Highlands Elementary home to latest Century Walk sculpture
October 20, 2011 — Source: Naperville Sun — Author: Jane Donahue
A morning rain didn’t discourage hundreds of people from gathering Thursday at Highlands Elementary School for the dedication of Naperville’s latest piece of public art. It would only be fitting for a whale to make its debut in a little water.
“The Highlands community is very excited to have our school whale sculpture included into the collection of the Century Walk,” said Principal Susan Stuckey. “To have a piece of public art that can be shared by everyone — our students and all Napervillians — makes us very proud.”
The concrete whale, created by artist Victoria Fuller, was dedicated as the 39th piece of art in the Century Walk collection.

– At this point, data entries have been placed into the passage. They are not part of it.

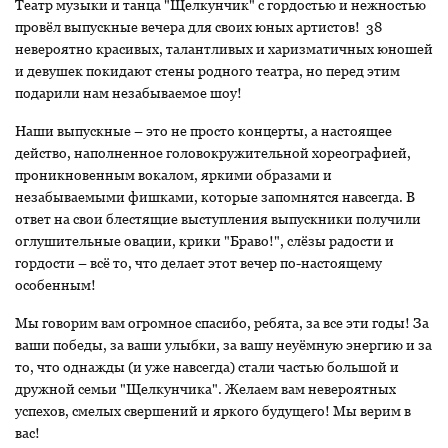
Театр музыки и танца "Щелкунчик" с гордостью и нежностью
провёл выпускные вечера для своих юных артистов! 38
невероятно красивых, талантливых и харизматичных юношей
и девушек покидают стены родного театра, но перед этим
подарили нам незабываемое шоу!
Наши выпускные – это не просто концерты, а настоящее
действо, наполненное головокружительной хореографией,
проникновенным вокалом, яркими образами и
незабываемыми фишками, которые запомнятся навсегда. В
ответ на свои блестящие выступления выпускники получили
оглушительные овации, крики "Браво!", слёзы радости и
гордости – всё то, что делает этот вечер по-настоящему
особенным!
Мы говорим вам огромное спасибо, ребята, за все эти годы! За
ваши победы, за ваши улыбки, за вашу неуёмную энергию и за
то, что однажды (и уже навсегда) стали частью большой и
дружной семьи "Щелкунчика". Желаем вам невероятных
успехов, смелых свершений и яркого будущего! Мы верим в
вас!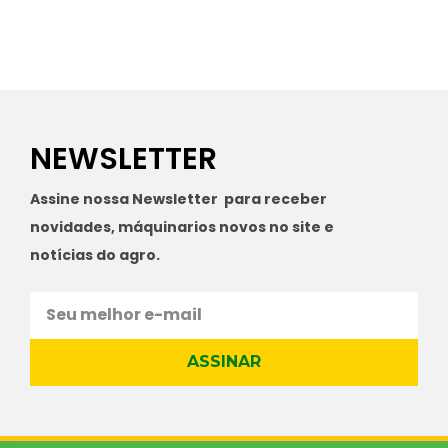
NEWSLETTER
Assine nossa Newsletter para receber
novidades, máquinarios novos no site e
notícias do agro.
ASSINAR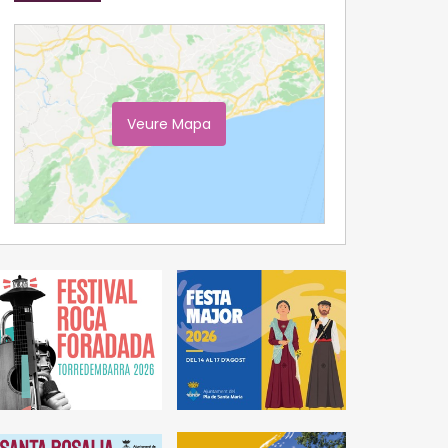
Veure Mapa
Ampliar Mapa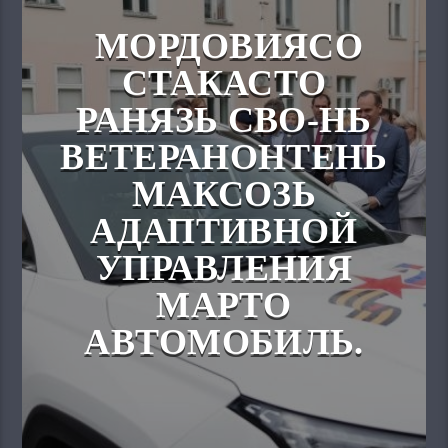
МОРДОВИЯСО
СТАКАСТО
РАНЯЗЬ СВО-НЬ
ВЕТЕРАНОНТЕНЬ
МАКСОЗЬ
АДАПТИВНОЙ
УПРАВЛЕНИЯ
МАРТО
АВТОМОБИЛЬ.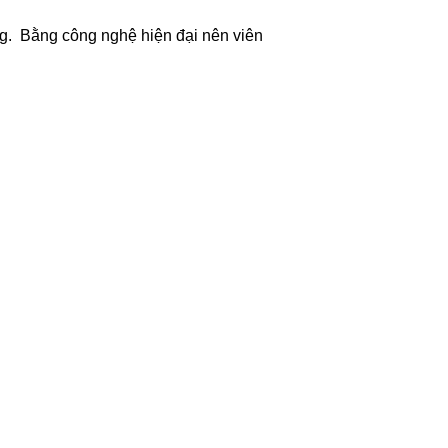
àng. Bằng công nghệ hiện đại nên viên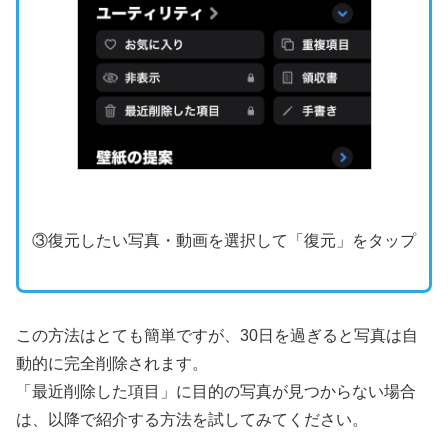
③復元したい写真・動画を選択して「復元」をタップ
この方法はとても簡単ですが、30日を過ぎると写真は自
動的に完全削除されます。
「最近削除した項目」に目的の写真が見つからない場合
は、以降で紹介する方法を試してみてください。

With a head almost nine feet high and a tail raised five feet in the air, it’s a testament to Highlands’ slogan, “A whale of a school.”
Stuckey said the original whale sculpture at the school was created by artist Joe LaMantia in 1997. After years of exposure to the elements, the wooden structure was in disrepair and was removed in 2010.
Members of Highlands Home and School organization set out to commission a new whale.
“This project was a community effort,” Stuckey said. “Parents donated money to the project in order to secure the artist. The Century Walk awarded Highlands a grant to assist with the creation. Many, many volunteers gave their time and talents to create our school’s art. North Central College and District 203 buildings and grounds departments provided muscle when needed.”
Century Walk founder and president W. Brand Bobosky said partnering with Highlands Elementary was an extension of the organization’s mission: to create significant public art throughout the community.
“Here is a school that believes in public art and the significance of it,” Bobosky said. “It’s a great story, a whale of a school. We were happy to play a role in this.”
Artist Victoria Fuller said more than 200 bags of concrete were used to create the whale and actual construction took about three months. Fuller was unable to attend the dedication, but said she enjoyed working with the Highlands community on this project.
“I wanted to make a large-scale sculpture that was a community-based project involving children,” said Fuller, of Chicago. “It was most fun working with the children and the volunteers.”
Wendy Serafin, committee member and Highlands parent, said the whale is a symbol of school pride and connection between students of past, present and future.
“We hope our sculpture will showcase the importance and value of fine arts not only in the community but also in our Naperville schools.” Serafin said. “The Century Walk’s commitment to public art in the community is such an important component to Naperville, its residents and our kids.”